Description
Smoked Bourbon Apple Crisp is a comforting and flavorful dessert that combines tender, bourbon-infused baked apples with a crunchy oat and brown sugar topping. Prepared in a cast iron skillet and smoked or baked to perfection, this crisp offers a delightful smoky twist on the classic apple dessert, ideal for cozy gatherings or special occasions.
Ingredients
Filling
- 3 pounds apples, peeled, cored, and sliced
- 2-3 tablespoons (30-45g) bourbon or lemon juice
- 1 tablespoon (13g) pure vanilla extract
- ¼ cup (34g) all-purpose flour
- 1 tablespoon (8g) ground cinnamon
- ½ cup (110g) packed brown sugar
Topping
- 1 ½ cups (150g) old-fashioned oats
- 1 cup (136g) all-purpose flour
- 1 cup (220g) packed brown sugar
- 1 tablespoon (8g) ground cinnamon
- 1 tablespoon (13g) pure vanilla extract
- 1 cup (227g) salted butter, softened (if using unsalted butter, add ⅛ teaspoon salt)
- 1-2 tablespoons (15-30g) bourbon (optional)
Instructions
- Prepare Equipment and Pan: Preheat your smoker or oven to 350°F (175°C).
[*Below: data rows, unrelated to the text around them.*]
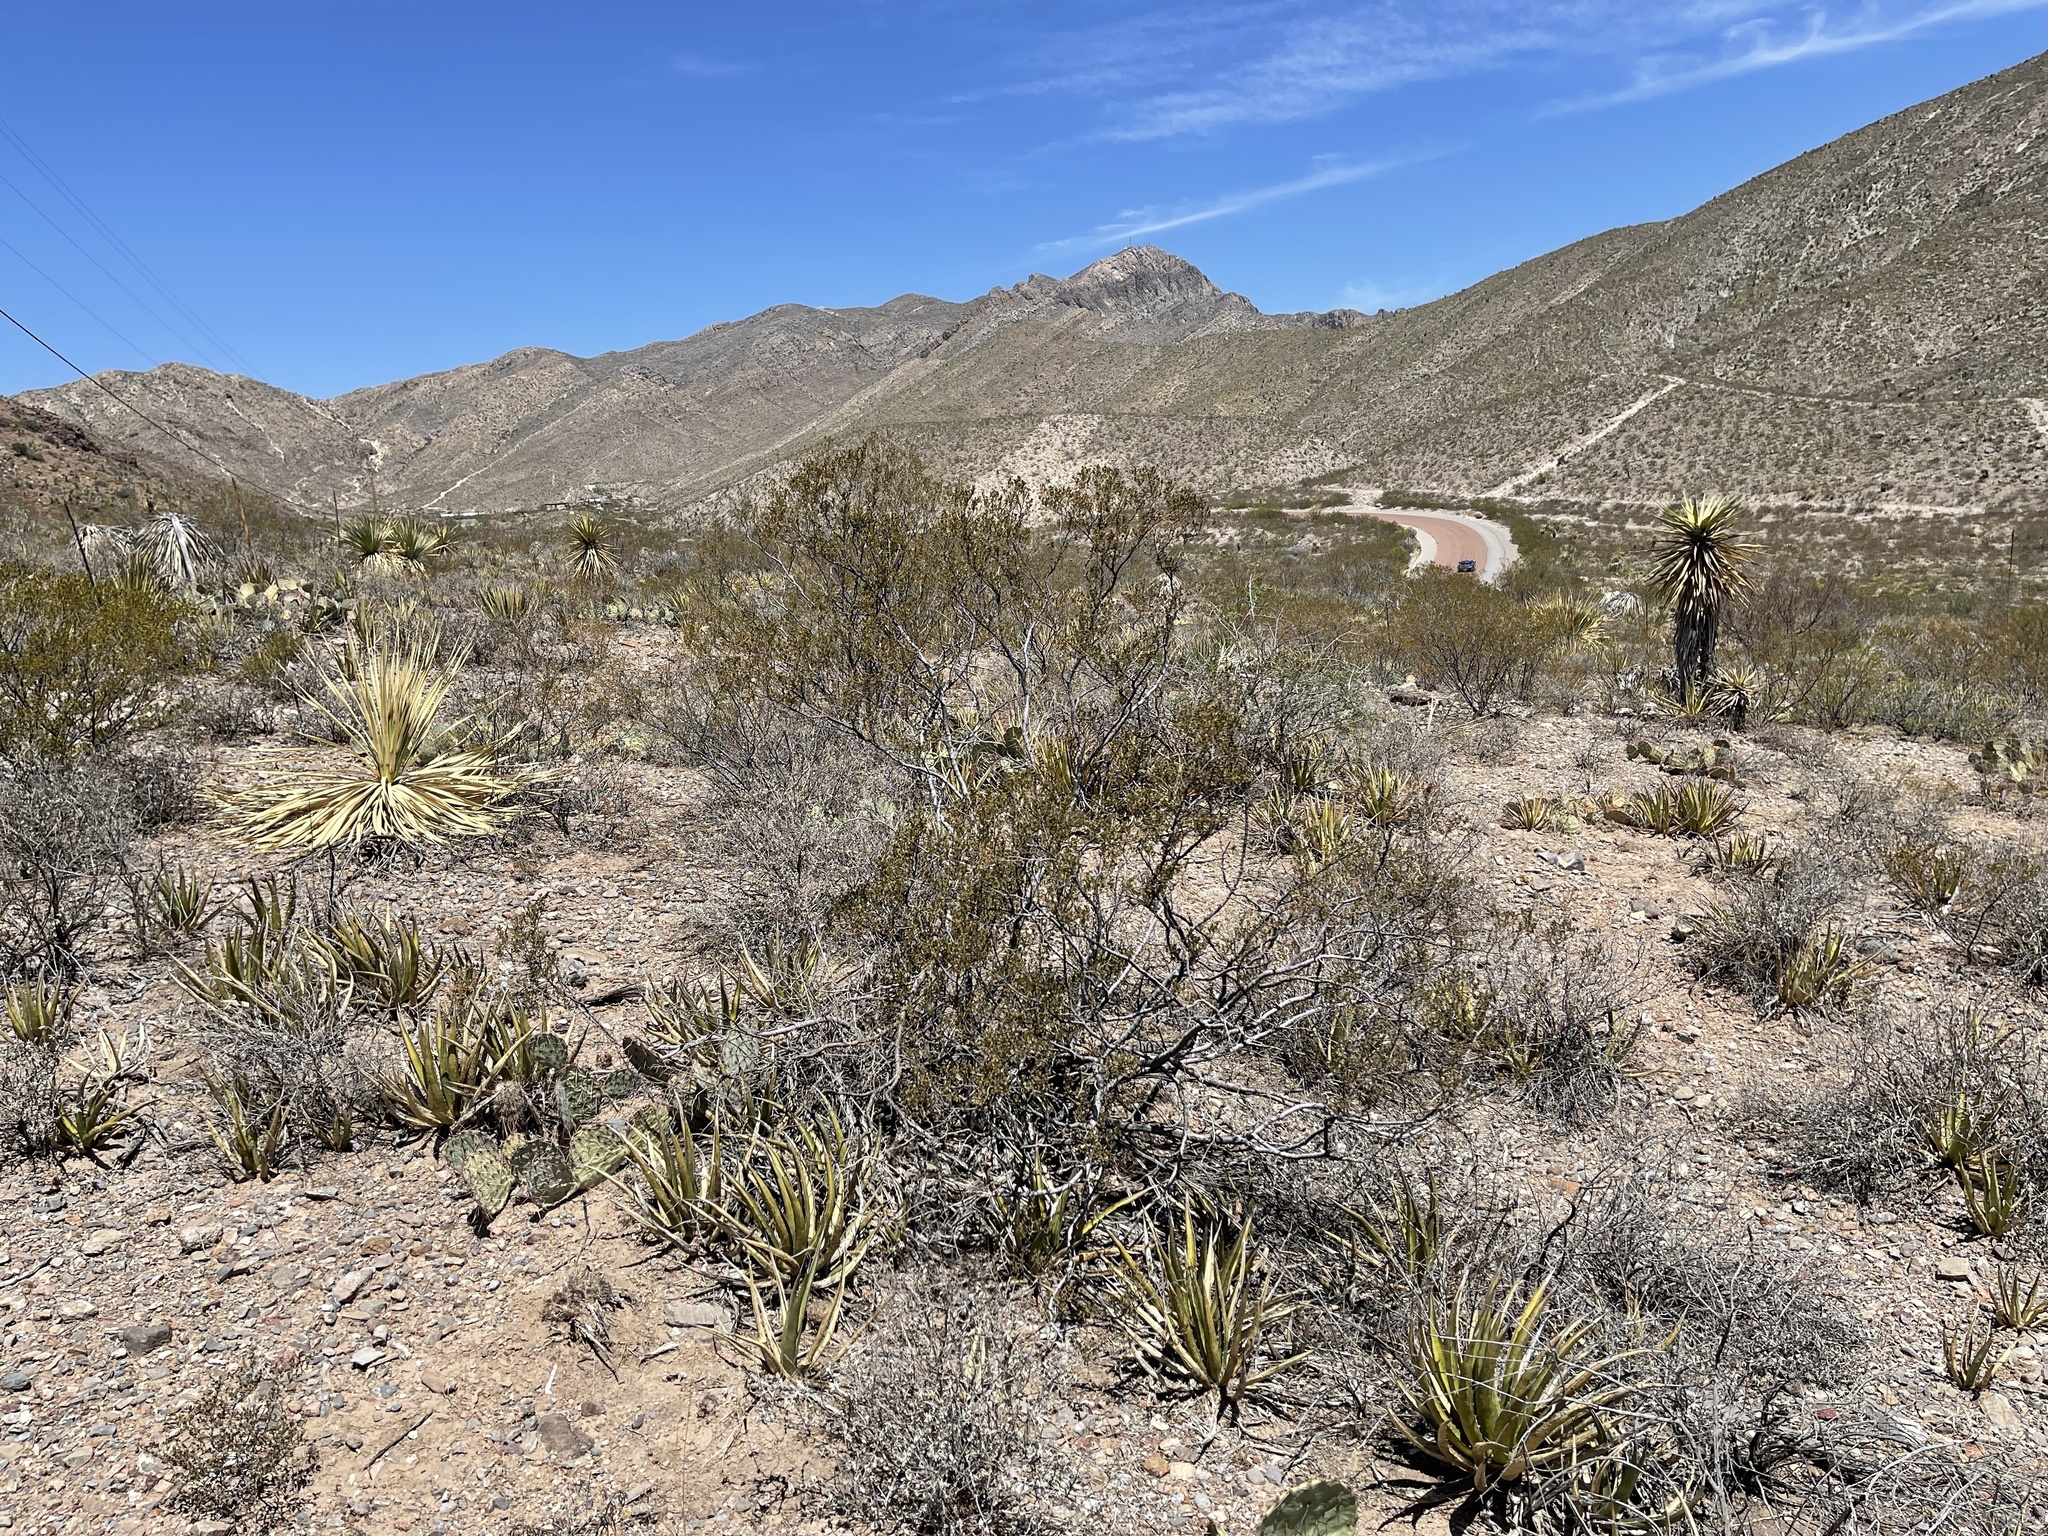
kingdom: Plantae
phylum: Tracheophyta
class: Magnoliopsida
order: Zygophyllales
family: Zygophyllaceae
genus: Larrea
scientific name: Larrea tridentata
Grease a 12-inch cast iron skillet or pie pan thoroughly with butter and set aside to prevent sticking.
- Prepare Apples: Peel, core, and slice the apples into ⅛-inch slices. To prevent browning, squeeze lemon juice on the slices if needed, then discard it before mixing. Combine the sliced apples with bourbon (or lemon juice), vanilla extract, flour, cinnamon, and brown sugar in a bowl, ensuring even coating.
- Make the Topping: In a large bowl, whisk together the old-fashioned oats, flour, brown sugar, and cinnamon. In a separate small bowl, blend softened butter, bourbon (if using), and vanilla extract. Add the butter mixture to the dry ingredients and mix by hand or with a hand mixer until crumbly pieces form.
- Assemble the Crisp: Pour the apple filling evenly into the prepared skillet. Gently crumble the topping over the filling evenly, making sure to cover all edges without pressing down.
- Bake: Place the skillet in the smoker or oven and bake for 45-50 minutes, until the apple filling bubbles visibly and the topping turns a deep golden brown. Monitor carefully as the topping’s color may be deceptive due to its brown sugar content. If browning too quickly, reduce the temperature slightly or tent with foil (note that tenting reduces smoke absorption).
- Cool and Serve: Allow the apple crisp to cool for at least 30 minutes before serving. Best enjoyed warm with vanilla ice cream or fresh whipped cream.
- Storage and Reheating: Store leftovers covered in the refrigerator for 3-5 days. Reheat in the oven or on the grill at 350°F for 10-15 minutes before serving.
Notes
- The recipe is designed for a 12-inch cast iron skillet; if using smaller pans, reduce the apple quantity or divide the mixture.
- If apples brown during preparation, lemon juice can be used to prevent discoloration but must be discarded before mixing the other filling ingredients to maintain flavor balance.
- Using a smoker adds a rich, smoky flavor but the crisp can be baked in a conventional oven as well.
- Tenting with foil while baking protects the topping from over-browning but reduces smoke infusion.
- For a non-alcoholic version, substitute bourbon with extra lemon juice.
- Butter should be softened to ensure easy mixing with dry ingredients for the topping.